Josette Trat, 20 ans, étudiante à Paris, membre de la JCR
Le 3 mai 1968, quand la police est entrée dans la Sorbonne pour arrêter les étudiants qui étaient dans la cour à écouter un meeting avec les étudiants de Nanterre, ce qui a été le point de départ de toutes les manifs ensuite, j’étais chez mes parents, en banlieue, car j’avais décidé de préparer mes partiels. Mais lorsque j’ai entendu à la radio ce qui était en train de se passer, j’ai suspendu mes révisions et je me suis précipitée à Paris où il y avait, le lendemain, une grande assemblée générale de la JCR pour faire le point sur ce qui s’était passé et pour essayer de réfléchir aux initiatives à prendre. Donc à partir de cette date, j’ai arrêté mes révisions et je me suis mise à 100 % dans la mobilisation, étudiante d’abord, et politique au sens plus large du terme ensuite.
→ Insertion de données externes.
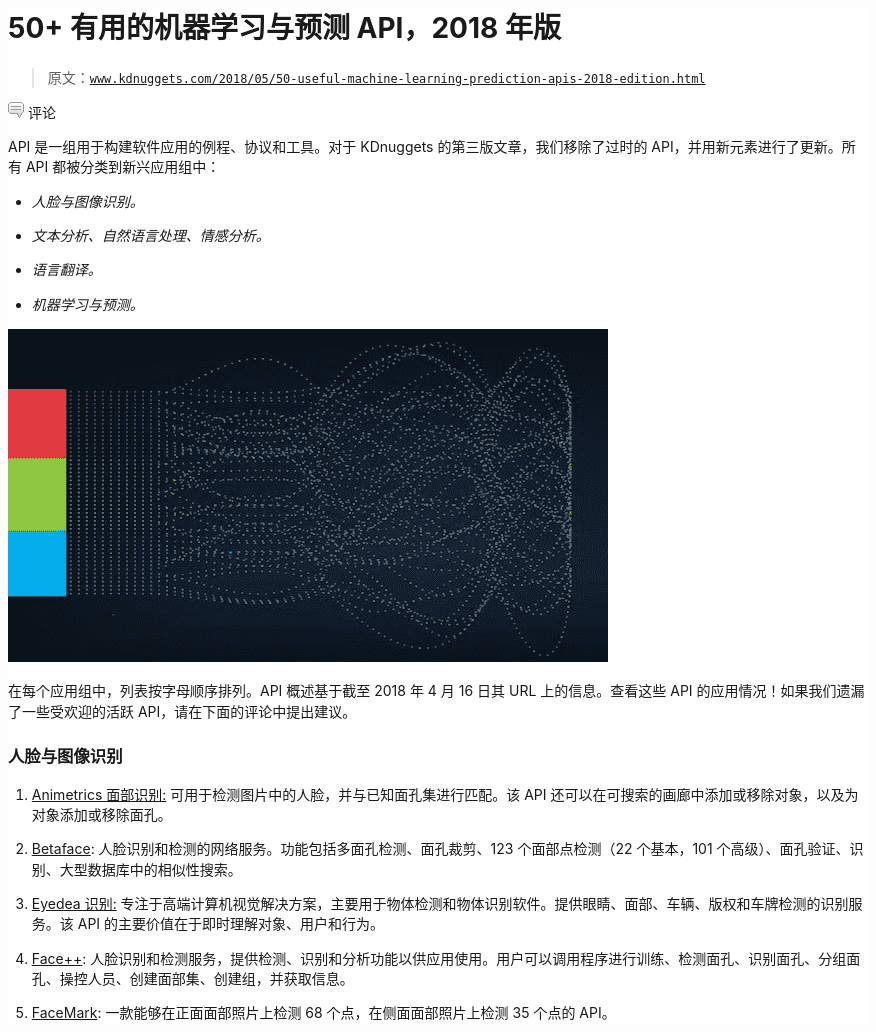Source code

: # 50+ 有用的机器学习与预测 API，2018 年版

> 原文：[`www.kdnuggets.com/2018/05/50-useful-machine-learning-prediction-apis-2018-edition.html`](https://www.kdnuggets.com/2018/05/50-useful-machine-learning-prediction-apis-2018-edition.html)

![c](img/3d9c022da2d331bb56691a9617b91b90.png) 评论

API 是一组用于构建软件应用的例程、协议和工具。对于 KDnuggets 的第三版文章，我们移除了过时的 API，并用新元素进行了更新。所有 API 都被分类到新兴应用组中：

+   *人脸与图像识别。*

+   *文本分析、自然语言处理、情感分析。*

+   *语言翻译。*

+   *机器学习与预测。*

![](img/2df4e585f85f61447815e4702c62a285.png)

在每个应用组中，列表按字母顺序排列。API 概述基于截至 2018 年 4 月 16 日其 URL 上的信息。查看这些 API 的应用情况！如果我们遗漏了一些受欢迎的活跃 API，请在下面的评论中提出建议。

### **人脸与图像识别**

1.  [Animetrics 面部识别:](http://api.animetrics.com/) 可用于检测图片中的人脸，并与已知面孔集进行匹配。该 API 还可以在可搜索的画廊中添加或移除对象，以及为对象添加或移除面孔。

1.  [Betaface](https://www.betaface.com/wpa/): 人脸识别和检测的网络服务。功能包括多面孔检测、面孔裁剪、123 个面部点检测（22 个基本，101 个高级）、面孔验证、识别、大型数据库中的相似性搜索。

1.  [Eyedea 识别:](http://www.eyedea.cz/) 专注于高端计算机视觉解决方案，主要用于物体检测和物体识别软件。提供眼睛、面部、车辆、版权和车牌检测的识别服务。该 API 的主要价值在于即时理解对象、用户和行为。

1.  [Face++](https://www.faceplusplus.com/): 人脸识别和检测服务，提供检测、识别和分析功能以供应用使用。用户可以调用程序进行训练、检测面孔、识别面孔、分组面孔、操控人员、创建面部集、创建组，并获取信息。

1.  [FaceMark](http://apicloud.me/apis/facemark/docs/): 一款能够在正面面部照片上检测 68 个点，在侧面面部照片上检测 35 个点的 API。
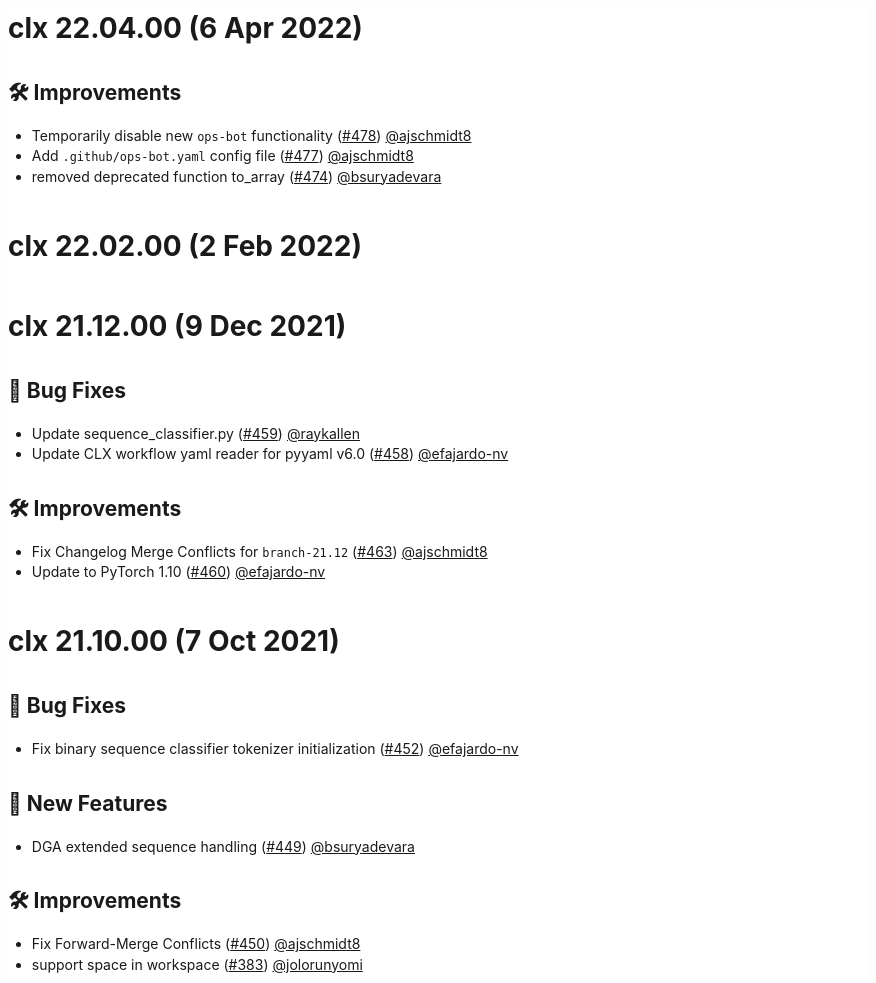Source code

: # clx 22.04.00 (6 Apr 2022)

## 🛠️ Improvements

- Temporarily disable new `ops-bot` functionality ([#478](https://github.com/rapidsai/clx/pull/478)) [@ajschmidt8](https://github.com/ajschmidt8)
- Add `.github/ops-bot.yaml` config file ([#477](https://github.com/rapidsai/clx/pull/477)) [@ajschmidt8](https://github.com/ajschmidt8)
- removed deprecated function to_array ([#474](https://github.com/rapidsai/clx/pull/474)) [@bsuryadevara](https://github.com/bsuryadevara)

# clx 22.02.00 (2 Feb 2022)


# clx 21.12.00 (9 Dec 2021)

## 🐛 Bug Fixes

- Update sequence_classifier.py ([#459](https://github.com/rapidsai/clx/pull/459)) [@raykallen](https://github.com/raykallen)
- Update CLX workflow yaml reader for pyyaml v6.0 ([#458](https://github.com/rapidsai/clx/pull/458)) [@efajardo-nv](https://github.com/efajardo-nv)

## 🛠️ Improvements

- Fix Changelog Merge Conflicts for `branch-21.12` ([#463](https://github.com/rapidsai/clx/pull/463)) [@ajschmidt8](https://github.com/ajschmidt8)
- Update to PyTorch 1.10 ([#460](https://github.com/rapidsai/clx/pull/460)) [@efajardo-nv](https://github.com/efajardo-nv)

# clx 21.10.00 (7 Oct 2021)

## 🐛 Bug Fixes

- Fix binary sequence classifier tokenizer initialization ([#452](https://github.com/rapidsai/clx/pull/452)) [@efajardo-nv](https://github.com/efajardo-nv)

## 🚀 New Features

- DGA extended sequence handling ([#449](https://github.com/rapidsai/clx/pull/449)) [@bsuryadevara](https://github.com/bsuryadevara)

## 🛠️ Improvements

- Fix Forward-Merge Conflicts ([#450](https://github.com/rapidsai/clx/pull/450)) [@ajschmidt8](https://github.com/ajschmidt8)
- support space in workspace ([#383](https://github.com/rapidsai/clx/pull/383)) [@jolorunyomi](https://github.com/jolorunyomi)
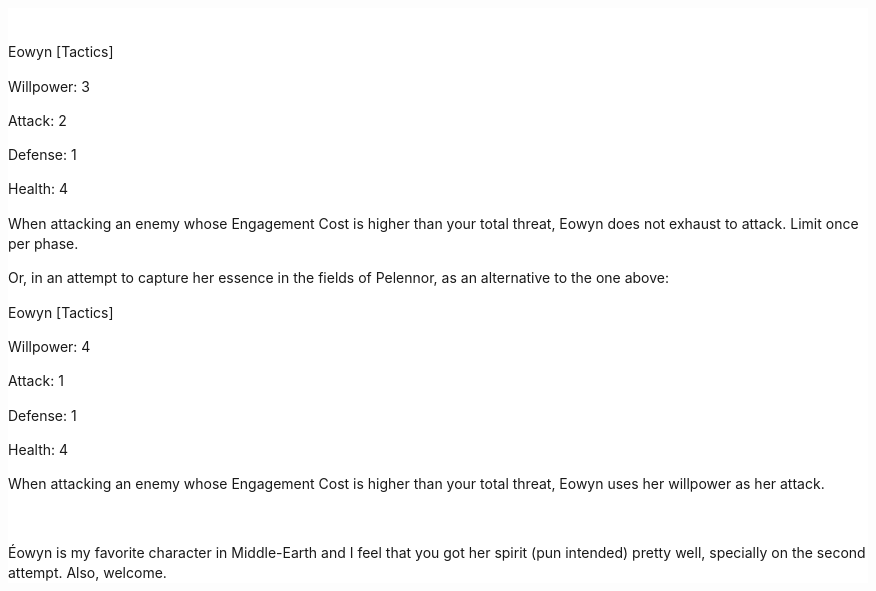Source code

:  

Eowyn [Tactics]

Willpower: 3

Attack: 2

Defense: 1

Health: 4

When attacking an enemy whose Engagement Cost is higher than your total threat, Eowyn does not exhaust to attack. Limit once per phase. 

Or, in an attempt to capture her essence in the fields of Pelennor, as an alternative to the one above:

Eowyn [Tactics]

Willpower: 4

Attack: 1

Defense: 1

Health: 4

When attacking an enemy whose Engagement Cost is higher than your total threat, Eowyn uses her willpower as her attack.



 

Éowyn is my favorite character in Middle-Earth and I feel that you got her spirit (pun intended) pretty well, specially on the second attempt.
Also, welcome.

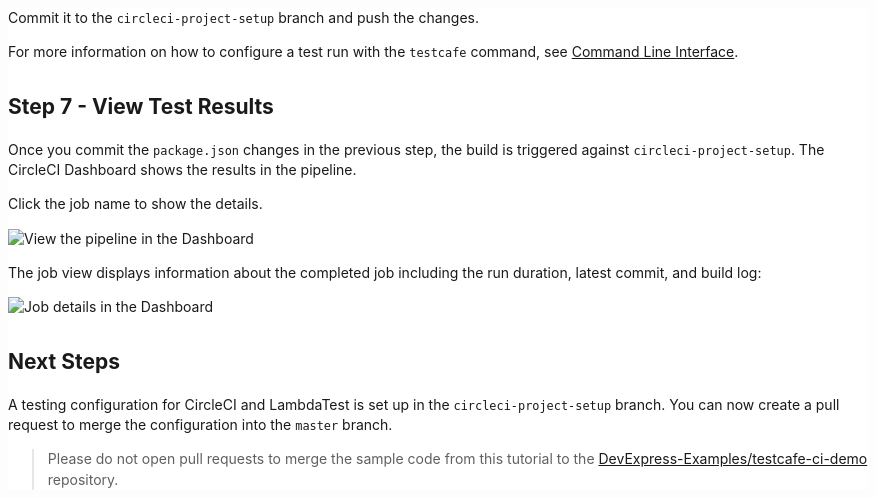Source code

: Commit it to the `circleci-project-setup` branch and push the changes.

For more information on how to configure a test run with the `testcafe` command, see [Command Line Interface](../../reference/command-line-interface.md).

## Step 7 - View Test Results

Once you commit the `package.json` changes in the previous step, the build is triggered against `circleci-project-setup`. The CircleCI Dashboard shows the results in the pipeline.

Click the job name to show the details.

<img srcset="/testcafe/images/circleci-lambdatest/view-pipeline.png,
            /testcafe/images/circleci-lambdatest/view-pipeline@2x.png 2x"
        src="/testcafe/images/circleci-lambdatest/view-pipeline.png"
        alt="View the pipeline in the Dashboard"/>

The job view displays information about the completed job including the run duration, latest commit, and build log:

<img srcset="/testcafe/images/circleci-lambdatest/view-job.png,
            /testcafe/images/circleci-lambdatest/view-job@2x.png 2x"
        src="/testcafe/images/circleci-lambdatest/view-job.png"
        alt="Job details in the Dashboard"/>

## Next Steps

A testing configuration for CircleCI and LambdaTest is set up in the `circleci-project-setup` branch. You can now create a pull request to merge the configuration into the `master` branch.

> Please do not open pull requests to merge the sample code from this tutorial to the [DevExpress-Examples/testcafe-ci-demo](https://github.com/DevExpress-Examples/testcafe-ci-demo) repository.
J’ai donc participé à ce que l’on a appelé la nuit des barricades, le 10 mai, et je dois dire que j’en garde un souvenir très mitigé… Suite au 3 mai et à l’intervention de la police, la Sorbonne était fermée, et donc toutes les manifestations, dans les jours qui ont suivi, arrivaient au Quartier latin pour demander l’ouverture de la Sorbonne. Tous les jours, c’était donc la même chose, ça se terminait en affrontement avec la police, et ça tournait un peu en rond. Donc le 10 mai, il a été décidé que cette fois-ci, on ne se disperserait pas, on resterait sur place, et… on verrait. Il y avait donc un grand point d’interrogation, et je dois dire qu’à l’idée d’occuper le Quartier latin avec toutes les forces de police qui nous entourent, je n’étais pas très fière… Mais je faisais confiance à mes camarades, même si quand ils nous disaient « Mais il y a eu la Commune », je dois dire que ça ne me donnait pas tellement envie de rester. Je me demandais : mais qu’est-ce qu’ils veulent faire ? Je suis restée, j’étais disciplinée. Il y avait des étudiants très enthousiastes, qui se passaient les pavés, etc., moi pas du tout. J’étais là, je prenais mon mal en patience, je me disais que ça allait bien s’arrêter à un moment ou à un autre, mais sur le moment je ne comprenais pas le sens de la manœuvre. Aux autres manifs, je n’étais pas particulièrement inquiète, mais là c’était différent : je ne comprenais pas ce qui se passait, et surtout ce qu’on -voulait obtenir en faisant ça.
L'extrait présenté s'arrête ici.